* WHAT TO WORK ON *
Would you filter the listing below so that only lines with the word "worn" remain?

* THE INPUT *
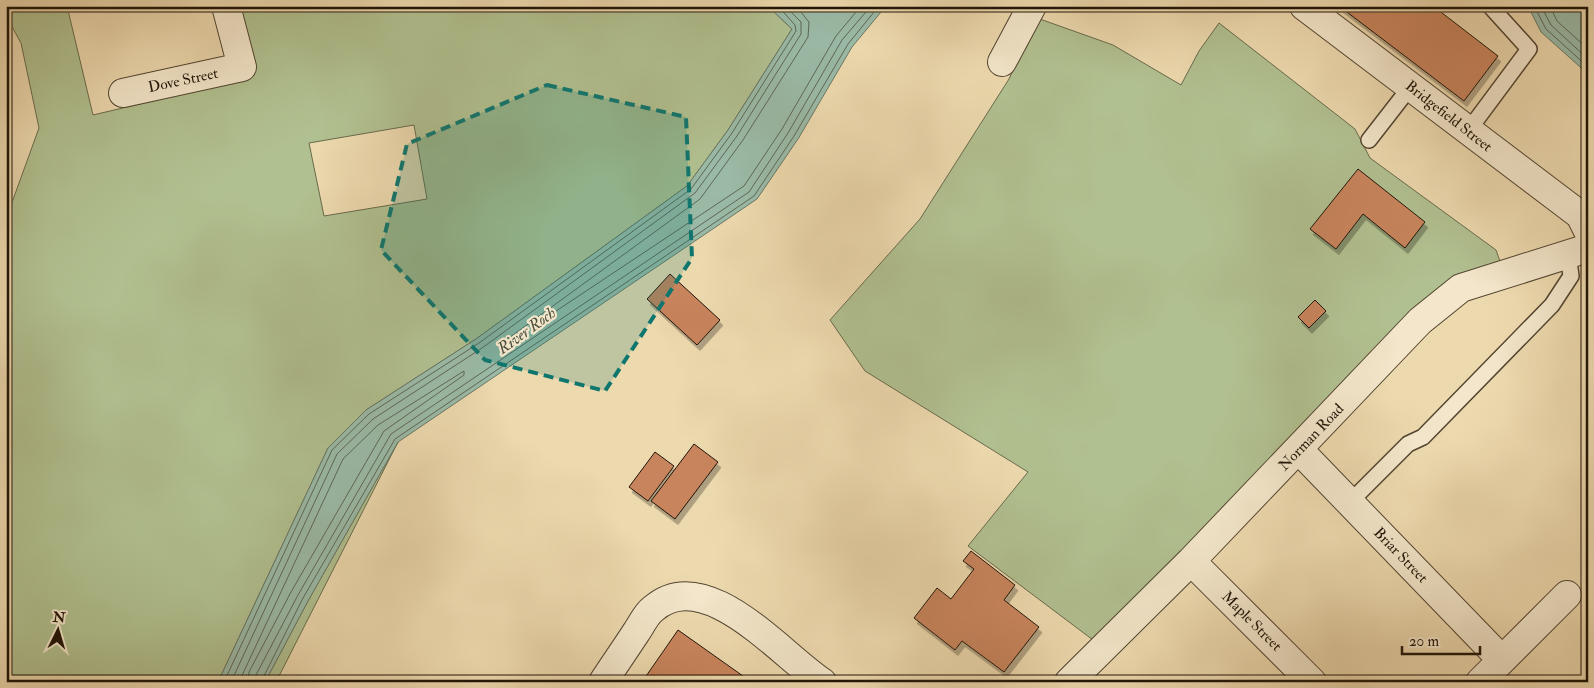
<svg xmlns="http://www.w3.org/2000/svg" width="1594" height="688" viewBox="0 0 1594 688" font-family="'IM FELL Double Pica',serif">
  <defs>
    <filter id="shadow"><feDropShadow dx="3" dy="5.5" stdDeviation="0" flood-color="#0004"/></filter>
  </defs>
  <rect width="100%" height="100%" fill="#edd9ae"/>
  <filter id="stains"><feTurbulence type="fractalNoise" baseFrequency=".004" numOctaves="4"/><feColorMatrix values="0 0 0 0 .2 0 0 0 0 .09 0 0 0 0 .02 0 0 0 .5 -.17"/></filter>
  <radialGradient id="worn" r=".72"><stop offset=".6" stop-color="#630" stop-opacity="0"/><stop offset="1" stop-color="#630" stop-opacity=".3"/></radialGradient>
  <!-- green -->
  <path fill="#b1c090" stroke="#686a4c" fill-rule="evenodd" d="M6 6H67L93 115 250 78 238 6H422L424 11 432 6H773V11L792 29 728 130 687 186 476 339 366 410 328 448 218 682H6V219L39 128 21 43 6 16ZM414 125 427 199 324 216 309 143Z
    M1037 18 1113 45 1181 85 1199 51 1219 23 1355 129 1370 158 1496 250 1503 270 1460 277 1097 643 968 546 1028 472 865 371 830 320 920 219 1009 79Z
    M398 442 276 682H265L308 601Z"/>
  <!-- water -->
  <path fill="#9abaa7" stroke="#697867" d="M773 6H886L852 47 798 139 757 199 398 442 308 601 265 682H218L328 448 366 410 476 339 687 186 728 130 792 29 773 11Z
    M1528 6H1588V74L1541 32Z"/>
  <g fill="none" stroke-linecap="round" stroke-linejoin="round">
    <!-- shore -->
    <path stroke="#5c6757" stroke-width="1" d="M796 6 809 22 808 37 743 140 700 199 502 343V347L744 186 782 129 836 36 861 6
      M1534 6 1546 29 1588 67
      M1541 6 1551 25 1588 59
      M1550 6 1557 21 1588 49
      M224 682 332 450 369 414 479 343 691 189 732 133 796 31 795 25 778 6
      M231 682 337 454 373 419 482 348 695 193 737 136 801 34V22L785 6
      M239 682 343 459 378 425 464 371V375L384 431 291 592 249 672 248 682
      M255 682 256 675 298 595 391 434 749 192 788 133 842 40 871 6
      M261 682 303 598 395 439 754 196 794 136 848 44 879 6"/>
  </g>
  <!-- building -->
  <path fill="#c8845c" stroke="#1f1407" filter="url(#shadow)" d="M1339 6H1433L1498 56 1464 101Z
    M1358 169 1425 222 1405 248 1363 214 1336 249 1310 229Z
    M670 274 720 320 697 345 647 299Z
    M1315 300 1326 311 1309 328 1298 317Z
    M694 444 718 462 675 519 651 501Z
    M655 452 674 466 648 501 629 487Z
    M971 551 1015 585 1004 600 1039 627 1004 672 962 641 955 650 914 618 937 588 951 599 974 569 963 561Z
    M678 630 743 676 740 682H642Z"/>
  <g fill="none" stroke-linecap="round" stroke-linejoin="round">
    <!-- service casing -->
    <g stroke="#524531" stroke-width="18">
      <path id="service" d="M1468 131 1529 49 1490 6
        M1369 140 1411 86
        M1350 502 1408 444 1423 437 1552 305 1571 276 1568 254"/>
    </g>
    <!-- minor casing -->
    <g stroke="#524531" stroke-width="30">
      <path id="minor" d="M1304 6 1580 215 1588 231
        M1002 62 1032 6
        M123 93 242 67 226 6
        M1299 450 1502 660
        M1191 561 1312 682
        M603 682C614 665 626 648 637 631 642 624 646 614 653 609 705 563 780 654 822 682
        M1069 682 1191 561 1420 321 1461 288 1588 248
        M1480 682 1567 595"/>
    </g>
    <!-- service -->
    <use href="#service" stroke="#f3e6ca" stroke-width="15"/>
    <!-- minor -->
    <use href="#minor" stroke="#f3e6ca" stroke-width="28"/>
  </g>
  <!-- marked area -->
  <path fill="#0f766e" fill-opacity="0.2" stroke="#0f766e" stroke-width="4" stroke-dasharray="10 6" stroke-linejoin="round" d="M547 85 686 117 692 258 605 391 485 360 381 250 407 144Z"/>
  <g text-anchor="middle" stroke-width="4.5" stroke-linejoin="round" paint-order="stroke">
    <!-- street labels -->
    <g font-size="15" fill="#1f1407" stroke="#f3e6ca">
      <text transform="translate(183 80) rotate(-12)" y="5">Dove Street</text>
      <text transform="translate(1449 116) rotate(38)" y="5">Bridgefield Street</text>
      <text transform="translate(1311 437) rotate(-46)" y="5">Norman Road</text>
      <text transform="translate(1401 555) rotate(46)" y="5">Briar Street</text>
      <text transform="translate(1252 621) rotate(45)" y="5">Maple Street</text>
    </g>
    <!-- water labels -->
    <g font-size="16" font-style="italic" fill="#4a4e3f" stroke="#f3e6ca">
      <text transform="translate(526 330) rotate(-36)" y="6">River Roch</text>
    </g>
  </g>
  <!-- margin -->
  <rect width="1594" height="688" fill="none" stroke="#edd9ae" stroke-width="25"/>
  <rect x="8" y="8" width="1579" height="673" fill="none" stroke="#1f1407" stroke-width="2.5"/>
  <rect x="12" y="12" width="1569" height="663" fill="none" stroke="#1f1407"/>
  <!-- north arrow -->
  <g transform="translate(58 630) rotate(5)" stroke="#f3e6ca" stroke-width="4" paint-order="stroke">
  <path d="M0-4L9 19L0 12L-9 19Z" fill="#1f1407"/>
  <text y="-8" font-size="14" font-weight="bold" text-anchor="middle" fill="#1f1407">N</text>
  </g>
  <!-- scale -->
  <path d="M1402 646v8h78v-8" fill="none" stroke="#1f1407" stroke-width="2.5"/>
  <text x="1409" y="646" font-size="15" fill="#1f1407" stroke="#f3e6ca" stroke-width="4" paint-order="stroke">20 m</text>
  <rect width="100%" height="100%" filter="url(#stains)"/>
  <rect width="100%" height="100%" fill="url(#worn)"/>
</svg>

* EXPECTED OUTPUT *
  <radialGradient id="worn" r=".72"><stop offset=".6" stop-color="#630" stop-opacity="0"/><stop offset="1" stop-color="#630" stop-opacity=".3"/></radialGradient>
  <rect width="100%" height="100%" fill="url(#worn)"/>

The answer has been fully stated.